Funnel plot inspection revealed symmetrical distributions for the primary outcome (Long COVID prevalence), and Egger’s regression test confirmed the absence of small-study or publication bias (p = 0.21) (Figure S1) [13,14,15,16,17,19,20,21,22,23,24,25,26,27,28].
Applying the trim-and-fill method introduced no additional imputed studies, supporting the stability of pooled estimates [14,15,16,17,19,20,21,22,23,24,25,26,27,28].
No evidence of influential outliers was detected in leave-one-out sensitivity analyses, and pooled prevalence values remained consistent (range 34.6–36.9%) regardless of which individual study was excluded [14,15,16,17,19,20,21,22,23,24,25,26,27,28]. A subgroup comparison of WHO vs. institutional definitions did not show significant differences.

3.6. Summary of Findings

4. Discussion

4.1. Principal Findings

This systematic review and meta-analysis, synthesizing 14 prospective cohort studies (N = 168,679 participants) [14,15,16,17,19,20,21,22,23,24,25,26,27,28], provides robust quantitative evidence that Long COVID affects approximately one-fifth of adult survivors at six months or longer after acute infection.
The pooled prevalence of 18.0% (95% CI 12.5–23.5%) is consistent with, yet slightly higher than, previous global estimates derived from mixed retrospective and cross-sectional data, which typically ranged between 25% and 30% [2,3,4].
By restricting inclusion to prospective cohorts [14,15,16,17,19,20,21,22,23,24,25,26,27,28], this analysis minimizes recall bias and ensures that symptom persistence reflects true longitudinal outcomes rather than retrospective reporting [13].
Fatigue (41.1%), dyspnoea (22.5%), and cognitive impairment (25.2%) emerged as the most prevalent manifestations [14,15,16,17,19,20,21,22,23,24,25,26,27,28], consistent with the multi-organ and systemic nature of Long COVID described in prior reviews [3,4,8,9].
Female sex (OR = 1.53), prior hospitalization (OR = 2.38), and comorbidities such as diabetes or hypertension (OR = 1.58) were confirmed as independent risk factors across diverse populations and follow-up durations [14,15,16,17,19,20,21,22,23,24,25,26,27,28]. The consistency of these associations across geographic regions and study designs strengthens their clinical validity and suggests shared underlying biological mechanisms, as supported by immunological and pathophysiological studies [8,9,10].

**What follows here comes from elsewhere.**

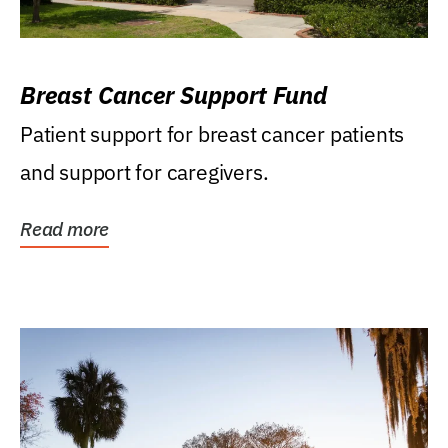
Breast Cancer Support Fund
Patient support for breast cancer patients
and support for caregivers.
Read more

4.2. Comparison with Previous Literature

This reinforces the need for interdisciplinary post-COVID care models integrating infectious diseases, pulmonology, neurology, and rehabilitation medicine [3,4,11].
The present findings align closely with the global systematic reviews by Chen et al. (2022) [2] and Han et al. (2023) [3], but differ in several critical aspects. Both of those reviews included a large proportion of retrospective studies, potentially underestimating symptom persistence due to shorter follow-up and self-report bias [2,3,4]. In contrast, our focus on prospective longitudinal cohorts [14,15,16,17,19,20,21,22,23,24,25,26,27,28] allows a more accurate estimation of prevalence trajectories over time.
Notably, the prevalence observed beyond 12 months (32.2%) indicates gradual but incomplete recovery, echoing the results from Huang et al. (2021) [7] and Kamal et al. (2025) [25], who reported residual fatigue and dyspnoea even up to four years after infection.
The higher prevalence among hospitalized patients corroborates prior observations that acute disease severity is a key determinant of post-viral sequelae [5,6,14,15,16,20,22,26,28]. Mechanistically, this relationship likely reflects the cumulative impact of systemic inflammation, hypoxia, endothelial injury, and mitochondrial dysfunction, which contribute to persistent fatigue and exertional intolerance [8,9].
Similarly, the predominance among females aligns with previous evidence implicating sex-related immunological differences, including heightened type I interferon responses and autoimmune activation [10,15,17,20,21,24,25,28].
From a broader perspective, the present analysis underscores that Long COVID is not limited to respiratory sequelae but represents a multisystem dysregulation syndrome, affecting metabolic, cardiovascular, and neurocognitive domains [4,8,9,11,14,15,16,17,19,20,21,22,23,24,25,26,27,28].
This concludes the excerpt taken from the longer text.